Positron Corporation, a molecular imaging and solutions company specializing in nuclear cardiology and a provider of Cardiac PET, has opened a cGMP ready (current good manufacturing practices) facility in Indiana for the manufacturing of both radioactive and non-radioactive pharmaceutical products and medical devices.
Positron said that the approximate 10,000 square foot facility, with room for expansion, contains ample clean room space and laboratory equipment to support the production of device support products for both industrial and medical use.
The products are expected to meet or exceed FDA current good manufacturing practices (cGMP’s), which allows the production of products under 510k’s, ANDA’s, NDA’s and IND’s, as well as, certified compounding products for pharmacy use.
John Zehner, COO of Positron, said: “The opening of this facility marks a significant milestone in Positron’s expansion into the consumables market that began with the acquisition of Dose Shield in 2008.
“Radioactive and non-radioactive pharmaceutical products are a key component of our company’s growth strategy, the opening of such a facility affords us significant advantages in every aspect of our business, which enables us to remain competitive in the future.
“The opening of the manufacturing facility was critical to our plan, as we are equipped with the staff, equipment and space necessary to manufacture a variety of radioactive and non-radioactive pharmaceutical products.

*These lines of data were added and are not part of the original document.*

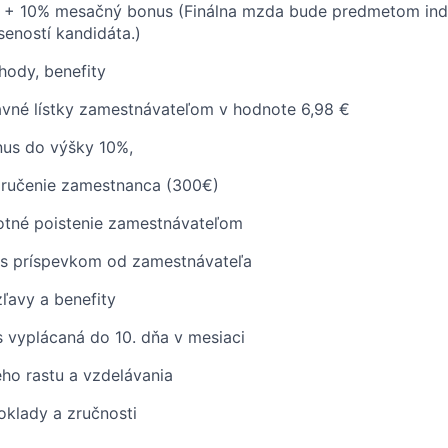
 + 10% mesačný bonus (Finálna mzda bude predmetom ind
seností kandidáta.)
ody, benefity
avné lístky zamestnávateľom v hodnote 6,98 €
us do výšky 10%,
ručenie zamestnanca (300€)
votné poistenie zamestnávateľom
a s príspevkom od zamestnávateľa
ľavy a benefity
 vyplácaná do 10. dňa v mesiaci
ho rastu a vzdelávania
klady a zručnosti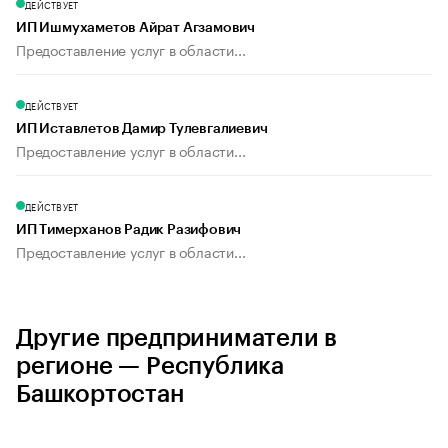
ДЕЙСТВУЕТ
ИП Ишмухаметов Айрат Агзамович
Предоставление услуг в области...
ДЕЙСТВУЕТ
ИП Иставлетов Дамир Тулевгалиевич
Предоставление услуг в области...
ДЕЙСТВУЕТ
ИП Тимерханов Радик Разифович
Предоставление услуг в области...
Другие предприниматели в
регионе — Республика
Башкортостан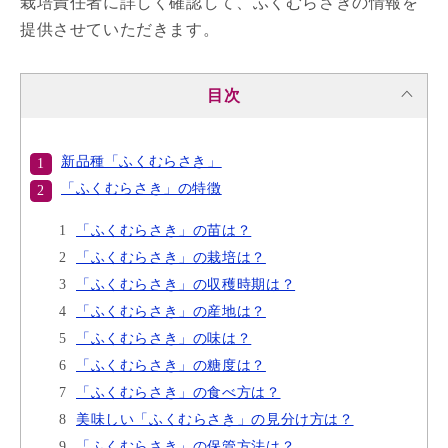
栽培責任者に詳しく確認して、ふくむらさきの情報を
提供させていただきます。
目次
新品種「ふくむらさき」
「ふくむらさき」の特徴
「ふくむらさき」の苗は？
「ふくむらさき」の栽培は？
「ふくむらさき」の収穫時期は？
「ふくむらさき」の産地は？
「ふくむらさき」の味は？
「ふくむらさき」の糖度は？
「ふくむらさき」の食べ方は？
美味しい「ふくむらさき」の見分け方は？
「ふくむらさき」の保管方法は？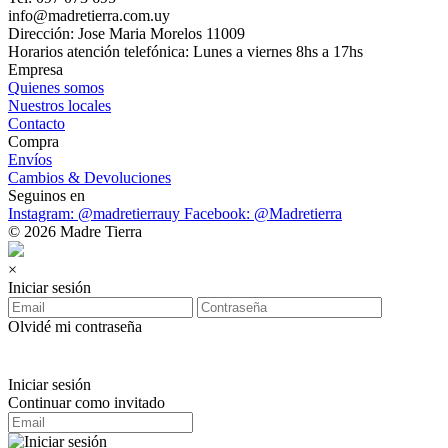
info@madretierra.com.uy
Dirección: Jose Maria Morelos 11009
Horarios atención telefónica: Lunes a viernes 8hs a 17hs
Empresa
Quienes somos
Nuestros locales
Contacto
Compra
Envíos
Cambios & Devoluciones
Seguinos en
Instagram: @madretierrauy
Facebook: @Madretierra
© 2026 Madre Tierra
×
Iniciar sesión
Olvidé mi contraseña
Iniciar sesión
Continuar como invitado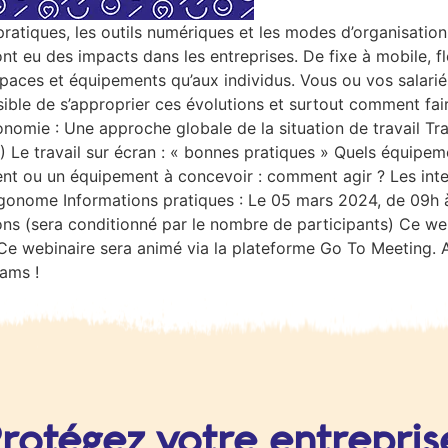
atiques, les outils numériques et les modes d’organisation d
 eu des impacts dans les entreprises. De fixe à mobile, fl
paces et équipements qu’aux individus. Vous ou vos salarié
ible de s’approprier ces évolutions et surtout comment fair
onomie : Une approche globale de la situation de travail Tr
) Le travail sur écran : « bonnes pratiques » Quels équipem
ment ou un équipement à concevoir : comment agir ? Les i
onome Informations pratiques : Le 05 mars 2024, de 09h à
ions (sera conditionné par le nombre de participants) Ce web
e Ce webinaire sera animé via la plateforme Go To Meeting. A
pams !
rotégez votre entrepris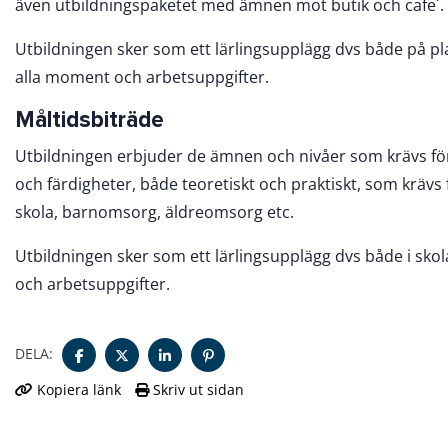
även utbildningspaketet med ämnen mot butik och cafe´.
Utbildningen sker som ett lärlingsupplägg dvs både på pla
alla moment och arbetsuppgifter.
Måltidsbiträde
Utbildningen erbjuder de ämnen och nivåer som krävs fö
och färdigheter, både teoretiskt och praktiskt, som krävs 
skola, barnomsorg, äldreomsorg etc.
Utbildningen sker som ett lärlingsupplägg dvs både i sko
och arbetsuppgifter.
DELA:
Kopiera länk
Skriv ut sidan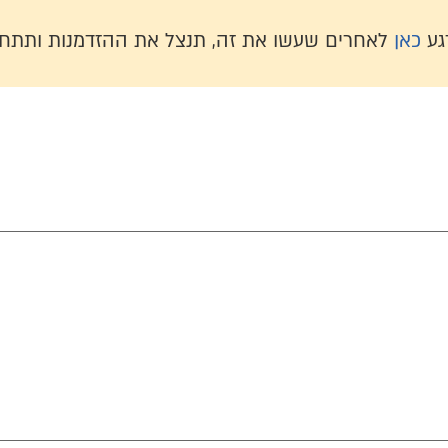
גע
כאן
לאחרים שעשו את זה, תנצל את ההזדמנות ותתחי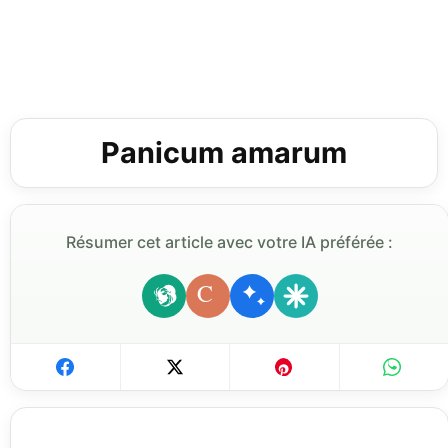
Panicum amarum
Résumer cet article avec votre IA préférée :
C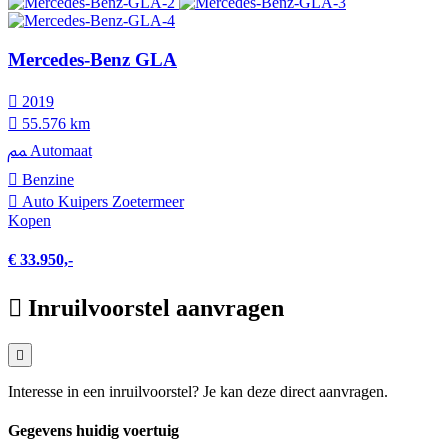
Mercedes-Benz GLA
2019
55.576 km
Automaat
Benzine
Auto Kuipers Zoetermeer
Kopen
€ 33.950,-
Inruilvoorstel aanvragen
Interesse in een inruilvoorstel? Je kan deze direct aanvragen.
Gegevens huidig voertuig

While the company’s plan is to focus on small batch, radioactive PET products, the facility will also be utilised to support current and future Positron equipment, as well as, expand into new markets.”
Positron product portfolio include the Attrius, a PET imaging device, Pulse, a SPECT imaging device, Nuclear Pharm-Assist, an automated radiopharmaceutical distribution device and Tech-Assist, a radiopharmaceutical injection shield.